Syracuse preps for WVU growing in void of senior leadership

Komal Safdar isn’t ready to let Syracuse’s success against West Virginia in recent seasons determine her feelings going into this weekend’s match against the Mountaineers.

Even though the Orange beat WVU 6-1 in Morgantown, W.Va., last year and 7-0 at home the year before, she still sees West Virginia as a dangerous team.

“They’re going to bring a fight,” Safdar said, “and we have to bring the fight back.”

Safdar and SU (1-5) will get that chance when the Orange hosts the Mountaineers (1-1) at Drumlins Tennis Center on Saturday at 10 a.m. Syracuse goes in facing a team with far less experience thus far in the season. The Mountaineers have only played two matches, losing to Ohio State and beating Marshall. Both teams, though, are challenged by the lack of experienced players on both rosters.

The Mountaineers carry only two seniors, Emily Mathis and Audrey Wooland. The other five players are underclassmen. Three of them are freshmen.



Syracuse’s players aren’t much older. The Orange doesn’t have any seniors, something the coaches realized at the start of the season.

“The leadership was something that we were concerned about earlier,” assistant coach Shelley George said. “I think that over the course of some of the adversity they’ve faced this past month in the competition they’ve really bonded as a team and as a unit.”

Syracuse has faced plenty of that adversity, including injuries and a tough schedule. In the month of January alone, SU has played now-No. 22 Georgia Tech, South Florida and Georgia State. While the Orange fell in all of them, the losses still benefitted the team.

“They were really close matches,” said sophomore Amanda Rodgers. “Some of them were 4-3, we know we’re right there and we just need to push ourselves to the next level.”

The lack of senior leadership has been one of Syracuse’s biggest deficiencies this season. But the team has bonded and grown stronger without that presence.

“They’ve made a decision moving forward that it’s not about somebody as a senior out there leading them,” George said, “but they’re really leading themselves and organizing themselves as a group and moving forward.”

The Orange isn’t using the lack of seniors as an excuse for its 1-5 record.

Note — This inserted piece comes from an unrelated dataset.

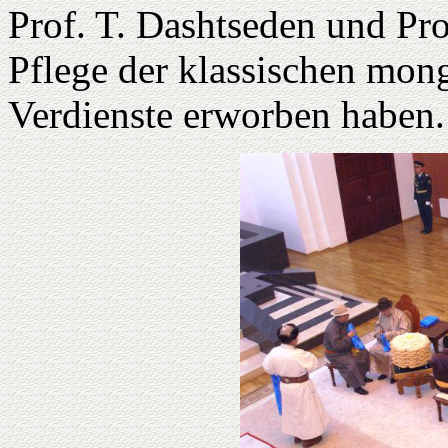
Prof. T. Dashtseden und Pro
Pflege der klassischen mong
Verdienste erworben haben.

Although the team is young, it’s ready for the level of competition it faces in every match.

Safdar said it might even be an added bonus.

“Not having seniors is almost, in a sense, better because we’re all on the same level,” Safdar said.

Last season, the Orange finished 14-6. Currently at 1-5, Syracuse isn’t where it wants to be in order to repeat another strong season. Against West Virginia this weekend, a team Syracuse has played well against in recent years, the Orange has a chance to start turning the season around.

Regardless of a lack of experience, Syracuse remains optimistic that it can put together a strong season.

Said George: “We’re going to see some great things happening here in the next couple months.”